This project is created to learn Machine Learning using Python scikit-learn. This project consists of the following example:
- Predictive Modeling on pima-indians-diabetes data set.
- pima-indians-diabetes.data - Pima Indians Diabetes Database ( https://archive.ics.uci.edu/ml/machine-learning-databases/pima-indians-diabetes )
- scikit-learn
These instructions will get you a brief idea on setting up the environment and running on your local machine for development and testing purposes.
Prerequisities
- python2.7
- scikit-learn
- numpy
- pandas
- matplotlib
Setup and running tests
-
Run
python -V
to check the installation -
Install all the required libraries.
-
Execute the following commands from terminal to run the tests:
python main.py
###Modules/Classes Please start exploring from module main.py
All modules in this project are listed below:
-
dataset_loader.py - Contains class DatasetLoader to load data set. Class contains the following methods:
`load(self)` `print_shape(self, data)`
-
data_explorer.py - Contains class DataExplorer to understand data with descriptive statistics and visualization. Class contains the following method.
`print_data_statistics(self, data)` `visualize(self, data)`
-
data_preprocessor.py - Contains class DataPreprocessor to perform pre-processing on data set. Class contains the following methods:
`split_dataset(self, data, start, end, n)` `display_dataset(self)` `summarize(self, data, start, end, precision)`
-
evaluator.py - Contains class Evaluator to performs cross validation and evaluation.
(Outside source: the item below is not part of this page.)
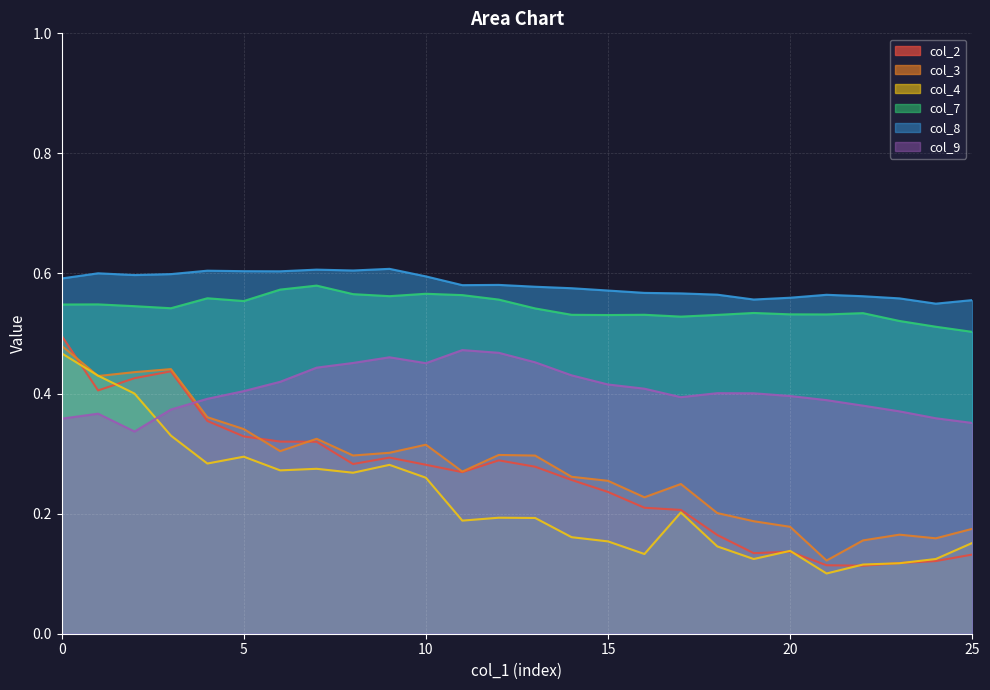

Is it true that col_9 equals 0.5 at 10?

True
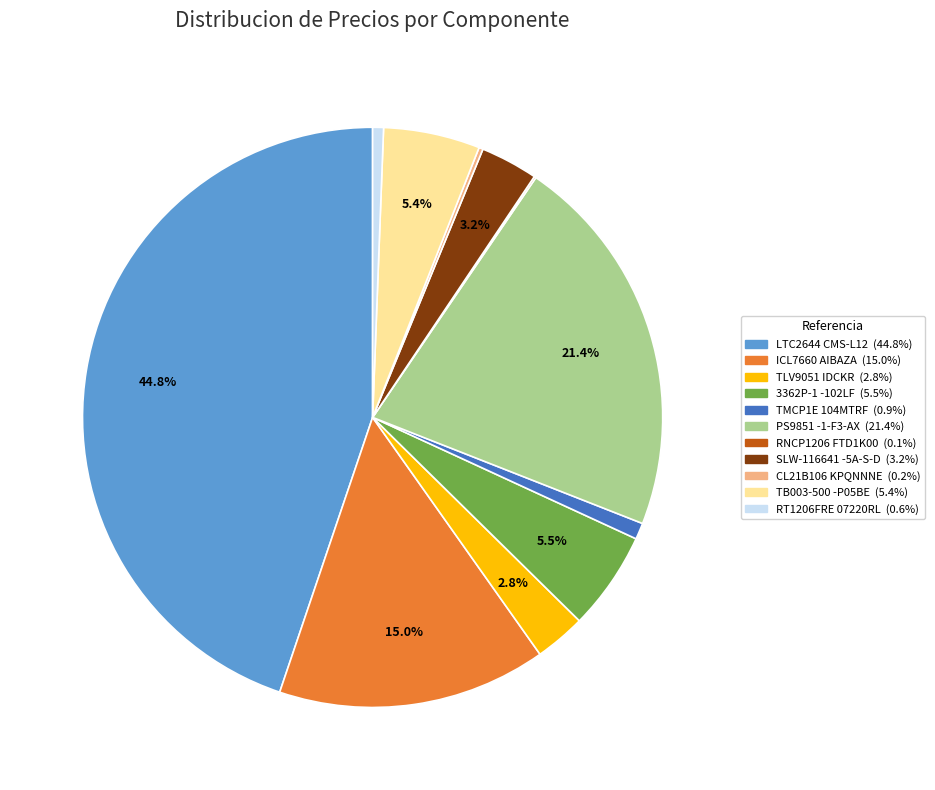

To the nearest percent, what is the difference between the largest and smallest slice percentages?

45%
Class contains the following methods:
`validate(self, model, input_set, output_set, folds, seed)` `evaluate(self, model, input_set, output_set, folds, seed, scoring)`
-
model_selector.py - Contains class ModelSelector that compares a set of models to select the best one. Class contains the following method.
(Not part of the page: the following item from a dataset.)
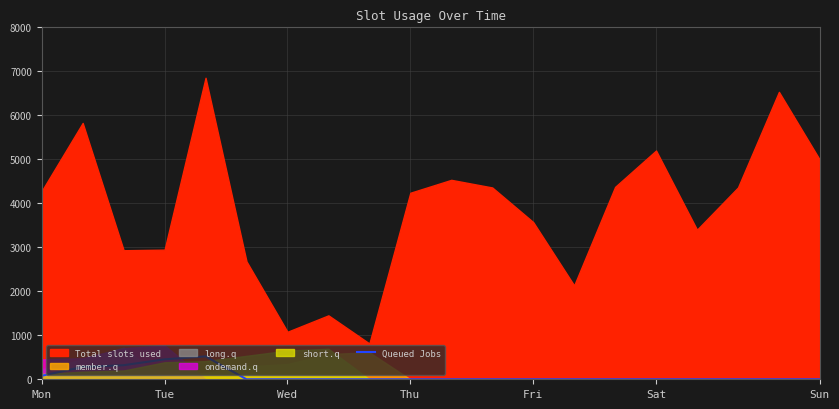

How many lines are shown in the chart?

1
`select_model(self, models, input_data, output_data, folds, seed)`
-
accuracy_improver.py - Contains class AccuracyImprover to performs tuning and ensemble prediction. Class contains the following methods:
`tuning(self, model, input_set, output_set)` `ensemble_prediction(self, model, input_data, output_data, folds, seed)`
-
model_finalizer.py - Contains class ModelFinalizer to finalize and save model for prediction. Class contains the following methods:
`split_train_test_sets(self, input_data, output_data, test_size, seed)` `finalize_and_save(self, model, filename, input_train, output_train)` `predict(self, model_filename, input_test, output_test)`
-
main.py - Contains Main class to test and run the classes in this project.